申し込んだとみなされた日から1年以内に派遣労働者が申込み承諾の意思を示せば、派遣労働者と派遣先との間に労働契約が成立します。通常の派遣契約においては、労働者と派遣先の会社に雇用関係はありません。
しかし、違法派遣とみなされる行為があった場合、労働契約申込みみなし制度が適用されます。これは、違法派遣の根絶を目的とした制度です。派遣先は、違法状態が解消された日から1年間、労働契約の申込みを撤回できません。
労働契約申込みみなし制度の対象となる違法派遣
労働契約申込みみなし制度の対象となる違法派遣は以下の5つです。
【違法派遣の5類型】
- 派遣労働者を禁止業務に従事させる
- 無許可事業主から労働者派遣の役務提供を受ける
- 事業所単位の期間制限に違反して労働派遣を受ける
- 個人単位の期間制限に違反して労働派遣を受ける
- 偽装請負
派遣禁止業務で派遣を受け入れた場合
以下の業務は禁止業務とされており、派遣労働者を従事させた場合、違法派遣に該当します。
【禁止業務】
- 港湾運送業務
- 建設業務
- 警備業務
- 病院・診療所などにおける医療関連業務
- 弁護士や社会保険労務士などの士業
上記の業務は、それぞれ異なる理由で派遣が禁止されています。
港湾運送業務には独自の港湾労働者派遣制度が設けられているため、派遣サービスが禁止されています。
建設業務は指揮命令関係が不明確になりやすく、「建設労働者の雇用の改善等に関する法律」において労働者を雇用する者と業務の指揮命令は同一でないといけないとされていることから派遣が禁止されています。
警備業務では警備法によって警備業者が警備員を請負形態で契約するよう定められており、指揮命令も行うことが決められているため、派遣は禁止されているのです。
医療関連業務の場合、さまざまな医療の専門家が連携してサービスを提供する必要があるため、派遣会社が労働者を管理する派遣事業では指揮命令権の所在がわかりづらく意思疎通が図れないとみなされ、禁止されています。
そして士業では、個人が資格を有して業務委託を受けるのであって、指揮命令を受けて行う業務ではないため禁止です。
無許可事業主から派遣を受け入れた場合
無許可の事業主から派遣を受け入れた場合は、違法派遣に該当します。

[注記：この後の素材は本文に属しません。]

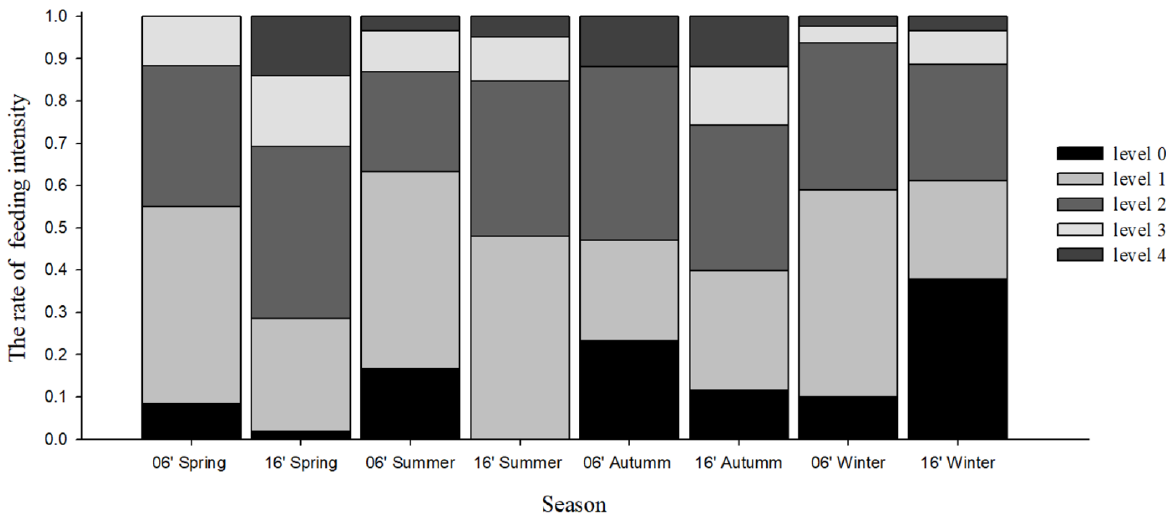
Figure 3. Seasonal proportions of feeding intensity of Johnius belengerii during the periods of 2006– 2007 and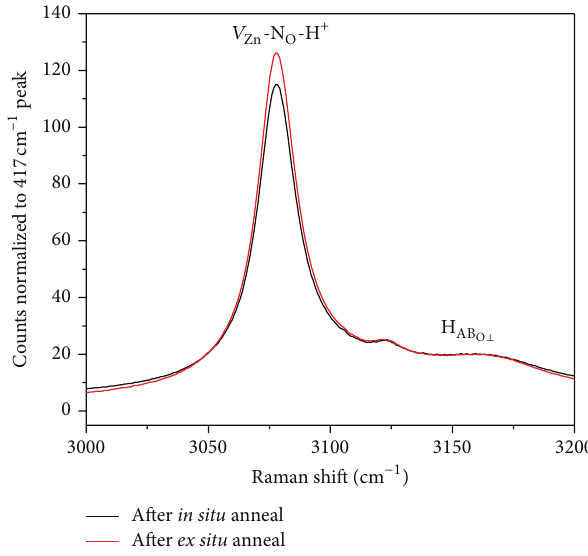
Figure 4: Raman spectra of a N-doped ZnO film exhibits the 𝑉 -N O -H + single acceptor complex at a vibration frequency of Zn 3078 cm −1 after the in situ anneal (black) as well as after an ex situ 800 ∘ C O 2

労働者派遣事業には都道府県労働局からの許可が必要であり、無許可で事業を行えば違法となってしまうためです。
また、許可を受けるためには以下の要件を満たしていなければなりません。
【労働者派遣事業の許可要件】
- 特定の企業に対してのみ労働者派遣を行うことを目的としていない
- 個人情報保護法に則って個人情報の管理を徹底している
- 派遣事業を適切に遂行できる資産要件と事業所用件を満たしている
事業所単位の受入可能期間制限に違反して労働者派遣を受けた場合
事業所単位の派遣受入期間制限に違反して派遣を受けた場合も、違法派遣として制度の対象になります。

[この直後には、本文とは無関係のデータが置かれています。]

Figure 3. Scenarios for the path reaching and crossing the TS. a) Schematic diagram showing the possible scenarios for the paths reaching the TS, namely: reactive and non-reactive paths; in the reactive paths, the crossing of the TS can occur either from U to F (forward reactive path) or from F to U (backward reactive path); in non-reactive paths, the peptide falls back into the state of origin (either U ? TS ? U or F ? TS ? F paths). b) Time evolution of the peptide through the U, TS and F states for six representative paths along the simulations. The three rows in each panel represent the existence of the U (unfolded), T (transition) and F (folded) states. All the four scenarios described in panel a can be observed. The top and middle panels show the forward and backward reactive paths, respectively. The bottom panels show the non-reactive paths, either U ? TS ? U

派遣先は、同一の事業所において派遣受入期間である3年を超えて人材を受け入れてはいけません。ただし、抵触日の1ヶ月前までに過半数労働組合などから派遣可能期間を延長するための意見聴取を行った場合であれば、3年を限度として派遣受入期間を延長することが可能です。
個人単位の派遣受入期間制限に違反して派遣を受けた場合
派遣受入期間制限には個人単位もあり、違反した場合はやはり違法派遣とみなされてしまいます。同一の派遣労働者を、3年を超えて派遣先事業所の同一の組織単位に従事させた場合も同様です。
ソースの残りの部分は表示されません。